Your instructions –
The answer should be an exact copy of the lines from the line with "- **1/10**: No engagement trigger" through the last line of the entries, and no other lines.

Segment Start: Given data

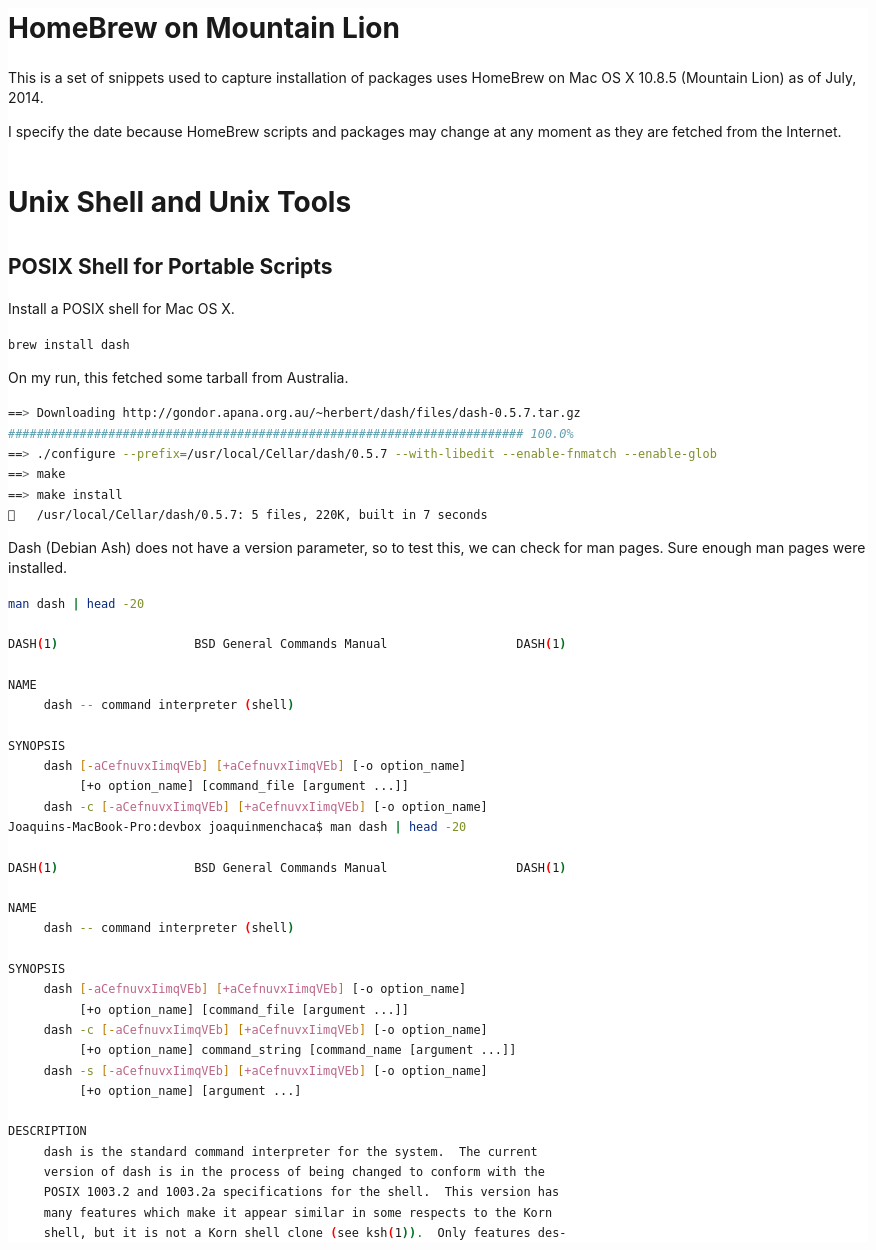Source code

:# HomeBrew on Mountain Lion

This is a set of snippets used to capture installation of packages uses HomeBrew on Mac OS X 10.8.5 (Mountain Lion) as of July, 2014.

I specify the date because HomeBrew scripts and packages may change at any moment as they are fetched from the Internet.

# Unix Shell and Unix Tools

## POSIX Shell for Portable Scripts

Install a POSIX shell for Mac OS X.

```bash
brew install dash
```

On my run, this fetched some tarball from Australia.

```bash
==> Downloading http://gondor.apana.org.au/~herbert/dash/files/dash-0.5.7.tar.gz
######################################################################## 100.0%
==> ./configure --prefix=/usr/local/Cellar/dash/0.5.7 --with-libedit --enable-fnmatch --enable-glob
==> make
==> make install
🍺   /usr/local/Cellar/dash/0.5.7: 5 files, 220K, built in 7 seconds
```

Dash (Debian Ash) does not have a version parameter, so to test this, we can check for man pages.  Sure enough man pages were installed.

```bash
man dash | head -20

DASH(1)                   BSD General Commands Manual                  DASH(1)

NAME
     dash -- command interpreter (shell)

SYNOPSIS
     dash [-aCefnuvxIimqVEb] [+aCefnuvxIimqVEb] [-o option_name]
          [+o option_name] [command_file [argument ...]]
     dash -c [-aCefnuvxIimqVEb] [+aCefnuvxIimqVEb] [-o option_name]
Joaquins-MacBook-Pro:devbox joaquinmenchaca$ man dash | head -20

DASH(1)                   BSD General Commands Manual                  DASH(1)

NAME
     dash -- command interpreter (shell)

SYNOPSIS
     dash [-aCefnuvxIimqVEb] [+aCefnuvxIimqVEb] [-o option_name]
          [+o option_name] [command_file [argument ...]]
     dash -c [-aCefnuvxIimqVEb] [+aCefnuvxIimqVEb] [-o option_name]
          [+o option_name] command_string [command_name [argument ...]]
     dash -s [-aCefnuvxIimqVEb] [+aCefnuvxIimqVEb] [-o option_name]
          [+o option_name] [argument ...]

DESCRIPTION
     dash is the standard command interpreter for the system.  The current
     version of dash is in the process of being changed to conform with the
     POSIX 1003.2 and 1003.2a specifications for the shell.  This version has
     many features which make it appear similar in some respects to the Korn
     shell, but it is not a Korn shell clone (see ksh(1)).  Only features des-
```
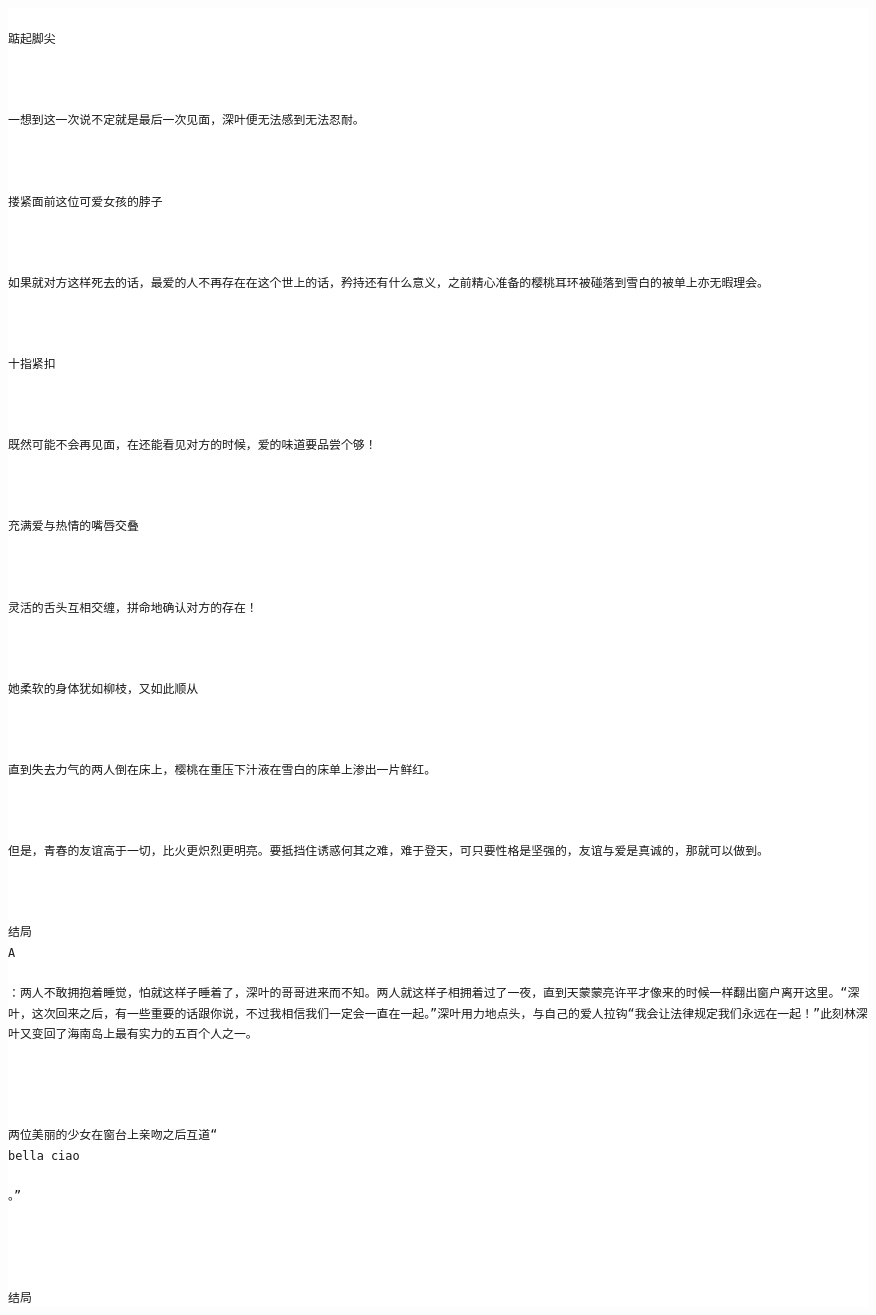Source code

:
 ```"

踮起脚尖



一想到这一次说不定就是最后一次见面，深叶便无法感到无法忍耐。



搂紧面前这位可爱女孩的脖子



如果就对方这样死去的话，最爱的人不再存在在这个世上的话，矜持还有什么意义，之前精心准备的樱桃耳环被碰落到雪白的被单上亦无暇理会。



十指紧扣



既然可能不会再见面，在还能看见对方的时候，爱的味道要品尝个够！



充满爱与热情的嘴唇交叠



灵活的舌头互相交缠，拼命地确认对方的存在！



她柔软的身体犹如柳枝，又如此顺从



直到失去力气的两人倒在床上，樱桃在重压下汁液在雪白的床单上渗出一片鲜红。



但是，青春的友谊高于一切，比火更炽烈更明亮。要抵挡住诱惑何其之难，难于登天，可只要性格是坚强的，友谊与爱是真诚的，那就可以做到。



结局
A

：两人不敢拥抱着睡觉，怕就这样子睡着了，深叶的哥哥进来而不知。两人就这样子相拥着过了一夜，直到天蒙蒙亮许平才像来的时候一样翻出窗户离开这里。“深叶，这次回来之后，有一些重要的话跟你说，不过我相信我们一定会一直在一起。”深叶用力地点头，与自己的爱人拉钩“我会让法律规定我们永远在一起！”此刻林深叶又变回了海南岛上最有实力的五百个人之一。




两位美丽的少女在窗台上亲吻之后互道“
bella ciao

。”




结局
```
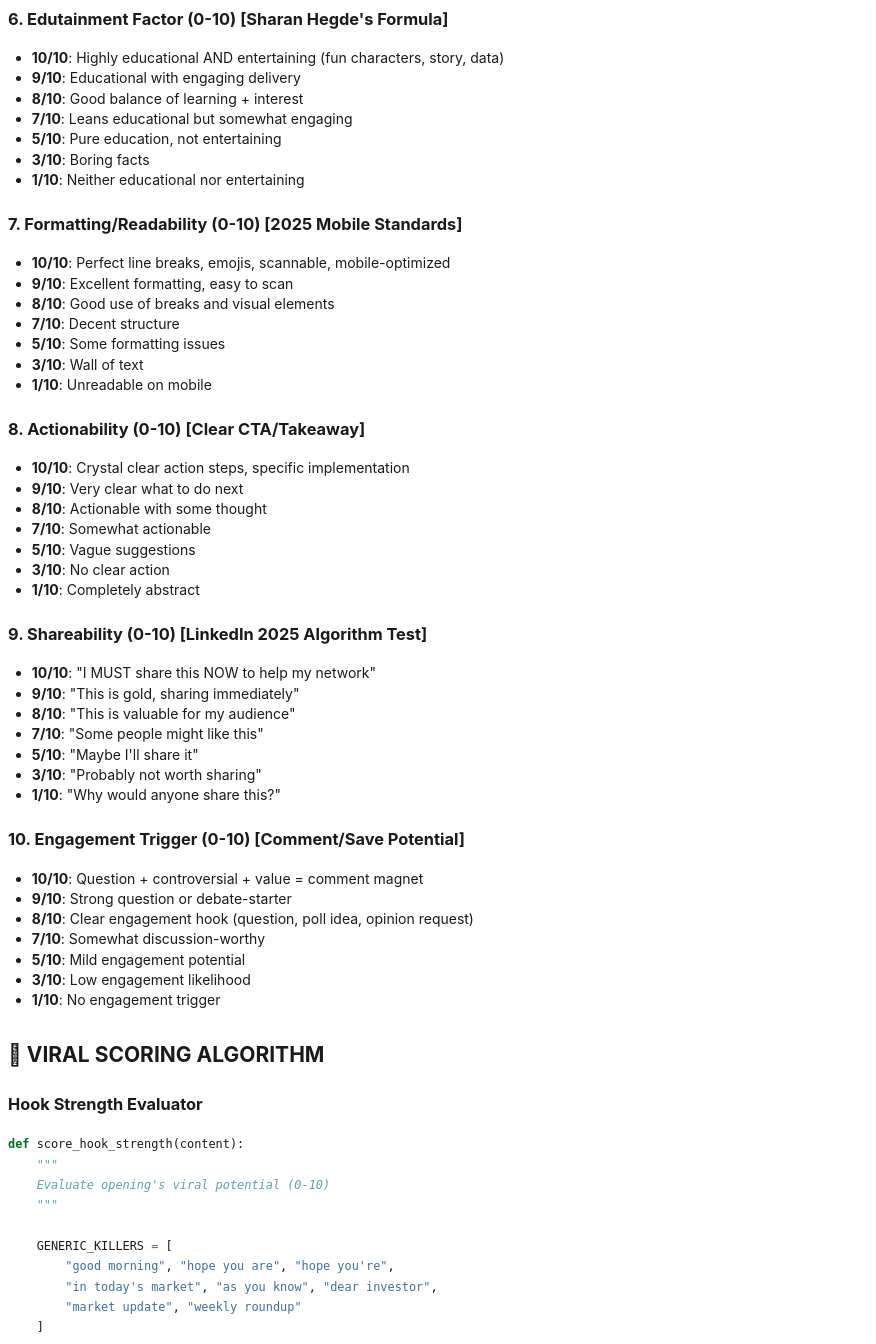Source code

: ### 6. Edutainment Factor (0-10) [Sharan Hegde's Formula]
- **10/10**: Highly educational AND entertaining (fun characters, story, data)
- **9/10**: Educational with engaging delivery
- **8/10**: Good balance of learning + interest
- **7/10**: Leans educational but somewhat engaging
- **5/10**: Pure education, not entertaining
- **3/10**: Boring facts
- **1/10**: Neither educational nor entertaining

### 7. Formatting/Readability (0-10) [2025 Mobile Standards]
- **10/10**: Perfect line breaks, emojis, scannable, mobile-optimized
- **9/10**: Excellent formatting, easy to scan
- **8/10**: Good use of breaks and visual elements
- **7/10**: Decent structure
- **5/10**: Some formatting issues
- **3/10**: Wall of text
- **1/10**: Unreadable on mobile

### 8. Actionability (0-10) [Clear CTA/Takeaway]
- **10/10**: Crystal clear action steps, specific implementation
- **9/10**: Very clear what to do next
- **8/10**: Actionable with some thought
- **7/10**: Somewhat actionable
- **5/10**: Vague suggestions
- **3/10**: No clear action
- **1/10**: Completely abstract

### 9. Shareability (0-10) [LinkedIn 2025 Algorithm Test]
- **10/10**: "I MUST share this NOW to help my network"
- **9/10**: "This is gold, sharing immediately"
- **8/10**: "This is valuable for my audience"
- **7/10**: "Some people might like this"
- **5/10**: "Maybe I'll share it"
- **3/10**: "Probably not worth sharing"
- **1/10**: "Why would anyone share this?"

### 10. Engagement Trigger (0-10) [Comment/Save Potential]
- **10/10**: Question + controversial + value = comment magnet
- **9/10**: Strong question or debate-starter
- **8/10**: Clear engagement hook (question, poll idea, opinion request)
- **7/10**: Somewhat discussion-worthy
- **5/10**: Mild engagement potential
- **3/10**: Low engagement likelihood
- **1/10**: No engagement trigger

## 🎯 VIRAL SCORING ALGORITHM

### Hook Strength Evaluator
```python
def score_hook_strength(content):
    """
    Evaluate opening's viral potential (0-10)
    """

    GENERIC_KILLERS = [
        "good morning", "hope you are", "hope you're",
        "in today's market", "as you know", "dear investor",
        "market update", "weekly roundup"
    ]

```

Segment End: Given data

Written answer –
- **1/10**: No engagement trigger

## 🎯 VIRAL SCORING ALGORITHM

### Hook Strength Evaluator
```python
def score_hook_strength(content):
    """
    Evaluate opening's viral potential (0-10)
    """

    GENERIC_KILLERS = [
        "good morning", "hope you are", "hope you're",
        "in today's market", "as you know", "dear investor",
        "market update", "weekly roundup"
    ]

```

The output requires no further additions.